1/25/2005

Those irritating Civil War business books

If there's any worse reading than a self-help book, it's a business book. And what is a business book other than an especially cloying subgenre of self-help?

Charles R. Bowery Jr. has a very nice publicity apparatus representing him as author (Lance Vargas of paitronsaintpr.com). Unfortunately, Mr. Vargas alerted me to Maj. Bowery's new Civil War business book, LEE & GRANT: Profiles in Leadership from the Battlefields of Virginia.

If I read a bad Civil War book, I suffer deep annoyance:

McClellan, Pope, and Hooker were inflexible to a fault; as professional soldiers ... They went beyond disagreement with Lincoln into open and acrimonious arguments that were inappropriate for all concerned.
They had acrimonious arguments with Lincoln? You've given me a sense of your ability to accurately generalize. Not a good sense.

If it's an ACW business book, there's a business layer to add to the noise:

Using your authority in an autocratic way, a "my way or the highway" approach, might be within your prerogative but would do more harm than good in the long run.
Not quite. As we used to say at the Infantry School, that depends on the situation. And there are, after all, fortifications that need to be charged.

I wonder about the worldview of people who can take simple observations, develop them into ironclad paradigms and then try to apply them to a series of straw-man business constructs. The business book writer seems like a child who has learned One Great Thing in school today and is running around the house teaching everyone. Go back to school. Get some context and perspective. Respect your audience a little.

In Civil War publishing, the pattern is eternal. A reader absorbs a single view of events and makes himself champion of that view. Maj. Bowery's publisher well understands this:

Christina M. Parisi, an editor at Amacom, said most Civil War books tend to praise one general and vilify the other. Bowery's book, however, "offers a truly unique look at the two men, focusing on the face-off between the generals in their most important series of battles and giving an honest appraisal of their leadership abilities.

That's a naive view of the book's merits, but the observation of Civil War authors praising one general and vilifying the other is perfect. It is Symptom A that someone has run to the market with first impressions, regardless of how much reading followed that impression.

I once heard a newspaper editor say that her paper avoided ACW book reviews because reviewers, who tend to be buffs, simplistically praise one general and vilify the other.

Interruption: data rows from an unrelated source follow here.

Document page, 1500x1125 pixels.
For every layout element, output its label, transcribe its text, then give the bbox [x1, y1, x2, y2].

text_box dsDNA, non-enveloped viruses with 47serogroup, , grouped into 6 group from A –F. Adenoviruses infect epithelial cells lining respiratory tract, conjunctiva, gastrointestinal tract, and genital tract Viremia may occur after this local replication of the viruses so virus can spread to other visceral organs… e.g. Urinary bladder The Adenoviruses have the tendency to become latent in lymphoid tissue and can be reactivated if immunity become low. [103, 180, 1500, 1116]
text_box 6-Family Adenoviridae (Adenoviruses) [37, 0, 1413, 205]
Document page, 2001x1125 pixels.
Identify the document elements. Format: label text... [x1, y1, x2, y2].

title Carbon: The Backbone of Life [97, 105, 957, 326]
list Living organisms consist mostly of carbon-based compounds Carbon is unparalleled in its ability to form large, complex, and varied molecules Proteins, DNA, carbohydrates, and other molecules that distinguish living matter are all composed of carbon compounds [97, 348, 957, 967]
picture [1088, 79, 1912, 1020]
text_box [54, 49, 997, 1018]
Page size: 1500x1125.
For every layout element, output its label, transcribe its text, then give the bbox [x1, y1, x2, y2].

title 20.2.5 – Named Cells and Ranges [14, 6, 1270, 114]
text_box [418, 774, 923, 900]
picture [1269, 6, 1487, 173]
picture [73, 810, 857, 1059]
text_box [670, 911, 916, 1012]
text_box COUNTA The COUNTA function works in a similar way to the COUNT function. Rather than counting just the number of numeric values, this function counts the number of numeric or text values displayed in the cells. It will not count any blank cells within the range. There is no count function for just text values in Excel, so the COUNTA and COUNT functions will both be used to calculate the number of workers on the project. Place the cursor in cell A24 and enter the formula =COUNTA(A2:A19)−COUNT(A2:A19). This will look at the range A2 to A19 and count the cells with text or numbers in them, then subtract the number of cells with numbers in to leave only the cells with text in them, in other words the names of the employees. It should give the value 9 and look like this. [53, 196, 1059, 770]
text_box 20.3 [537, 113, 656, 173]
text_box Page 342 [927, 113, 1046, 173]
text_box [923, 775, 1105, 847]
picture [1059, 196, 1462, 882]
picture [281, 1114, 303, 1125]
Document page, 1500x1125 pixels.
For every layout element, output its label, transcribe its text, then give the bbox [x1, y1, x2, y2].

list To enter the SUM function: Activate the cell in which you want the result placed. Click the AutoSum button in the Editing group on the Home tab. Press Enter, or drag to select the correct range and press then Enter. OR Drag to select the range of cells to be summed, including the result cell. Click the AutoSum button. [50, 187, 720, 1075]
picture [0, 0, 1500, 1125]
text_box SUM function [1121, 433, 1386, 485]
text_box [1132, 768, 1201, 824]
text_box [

The whole upside-downess of ACW literature is captured in Civil War business books when bad history is combined with bad business. We as readers are a major part of the problem; the Civil War writer starts as a reader and often starts wrong. Here's a new writer with advice that illustrates our topsy-turvy tendencies:
"The hardest thing about historical fiction is that you have to be accountable for historical detail," Barkley said. "When I let a Civil War buff read my manuscript before it was published, I learned that the description of a uniform button was inaccurate. A tiny detail like that can ruin a book’s authenticity."
This followed an admission that:
Barkley based the characteristics and personalities of the [Civil War novel's] brothers on his real life brother, Travis, and four of his college friends. Some of the commanding generals and officers in his second and third books may be reminiscent of his own law professors at Campbell...
You're writing about a button. Okay. Maybe it's a plot device. But then you populate your world with 21st Century personalities. You've got something there, but it's something I'm not buying.

Can a business ACW book be half good? Can the ACW part be sound and the biz part not? Vice versa? Or are the insights that make one half sound preventative of the other part being bad?

Let me know if you ever find a half-good or all-good ACW business book.